Signed-off-by: Sunil Khatri <sunil.khatri@xxxxxxx>
---
drivers/gpu/drm/amd/amdgpu/amdgpu_reset.c | 15 ++++++++++++++-
drivers/gpu/drm/amd/amdgpu/amdgpu_reset.h | 1 +
2 files changed, 15 insertions(+), 1 deletion(-)
diff --git a/drivers/gpu/drm/amd/amdgpu/amdgpu_reset.c
b/drivers/gpu/drm/amd/amdgpu/amdgpu_reset.c
index 147100c27c2d..d7fea6cdf2f9 100644
--- a/drivers/gpu/drm/amd/amdgpu/amdgpu_reset.c
+++ b/drivers/gpu/drm/amd/amdgpu/amdgpu_reset.c
@@ -203,8 +203,20 @@ amdgpu_devcoredump_read(char *buffer, loff_t
offset, size_t count,
coredump->ring->name);
}
+ if (coredump->fault_info.status) {
+ struct amdgpu_vm_fault_info *fault_info =
&coredump->fault_info;
+
+ drm_printf(&p, "\n[%s] Page fault observed for GPU
family:%d\n",
+ fault_info->vmhub ? "mmhub" : "gfxhub",
+ coredump->adev->family);
+ drm_printf(&p, "Faulty page starting at address 0x%016llx\n",
+ fault_info->addr);
+ drm_printf(&p, "Protection fault status register:0x%x\n",
+ fault_info->status);
+ }
+
if (coredump->reset_vram_lost)
- drm_printf(&p, "VRAM is lost due to GPU reset!\n");
+ drm_printf(&p, "\nVRAM is lost due to GPU reset!\n");
if (coredump->adev->reset_info.num_regs) {
drm_printf(&p, "AMDGPU register dumps:\nOffset:
Value:\n");
@@ -253,6 +265,7 @@ void amdgpu_coredump(struct amdgpu_device
*adev, bool vram_lost,
if (job) {
s_job = &job->base;
coredump->ring = to_amdgpu_ring(s_job->sched);
+ coredump->fault_info = job->vm->fault_info;
That's illegal. The VM pointer might already be stale at this point.

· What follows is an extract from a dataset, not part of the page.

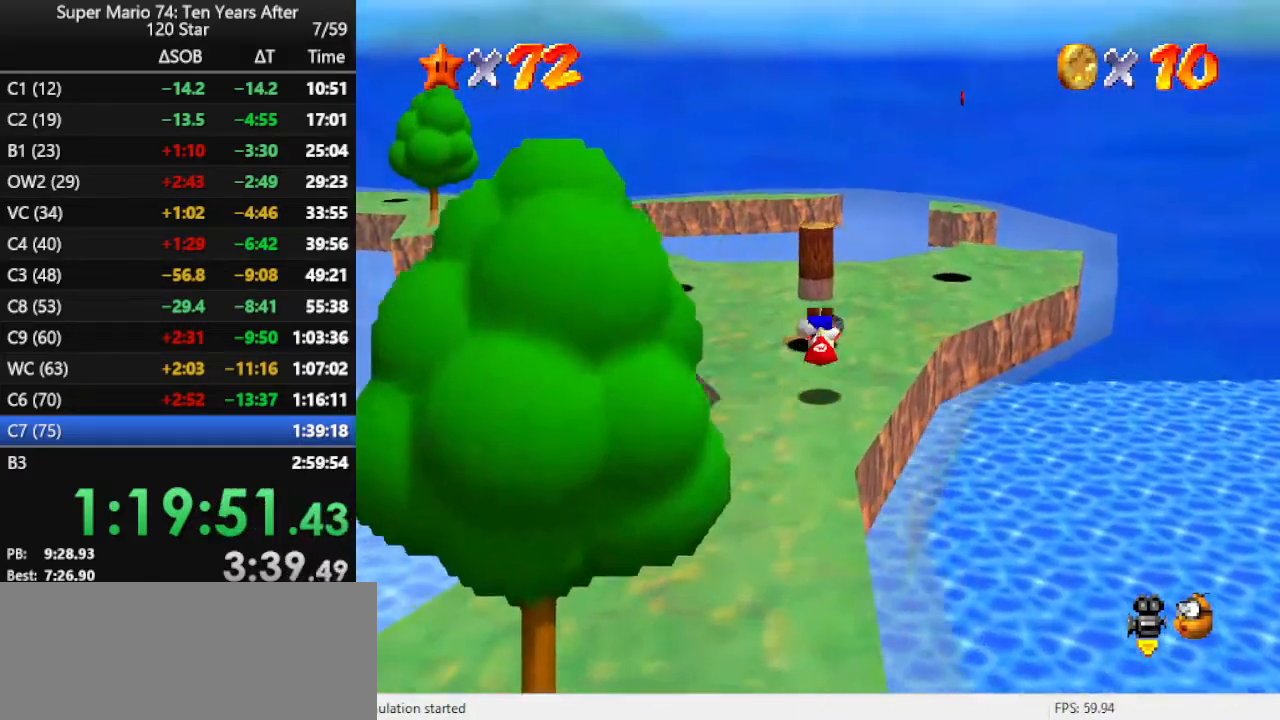
{"buttons": [], "left_stick": "right", "events": [[100, "B", "up"]]}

I think you need to add the fault info of the last fault globally in
the VRAM manager or move this to the process info Shashank is working on.
Are you saying that during the reset or otherwise a vm which is part
of this job could have been freed and we might have a NULL
dereference or invalid reference? Till now based on the resets and
pagefaults that i have created till now using the same app which we
are using for IH overflow i am able to get the valid vm only.
Assuming amdgpu_vm is freed for this job or stale, are you suggesting
to update this information in adev-> vm_manager along with existing
per vm fault_info or only in vm_manager ?
Regards,
Christian.
}
coredump->adev = adev;
diff --git a/drivers/gpu/drm/amd/amdgpu/amdgpu_reset.h
b/drivers/gpu/drm/amd/amdgpu/amdgpu_reset.h
index 60522963aaca..3197955264f9 100644
--- a/drivers/gpu/drm/amd/amdgpu/amdgpu_reset.h
+++ b/drivers/gpu/drm/amd/amdgpu/amdgpu_reset.h
@@ -98,6 +98,7 @@ struct amdgpu_coredump_info {
struct timespec64 reset_time;
bool reset_vram_lost;
struct amdgpu_ring *ring;
+ struct amdgpu_vm_fault_info fault_info;
};
#endif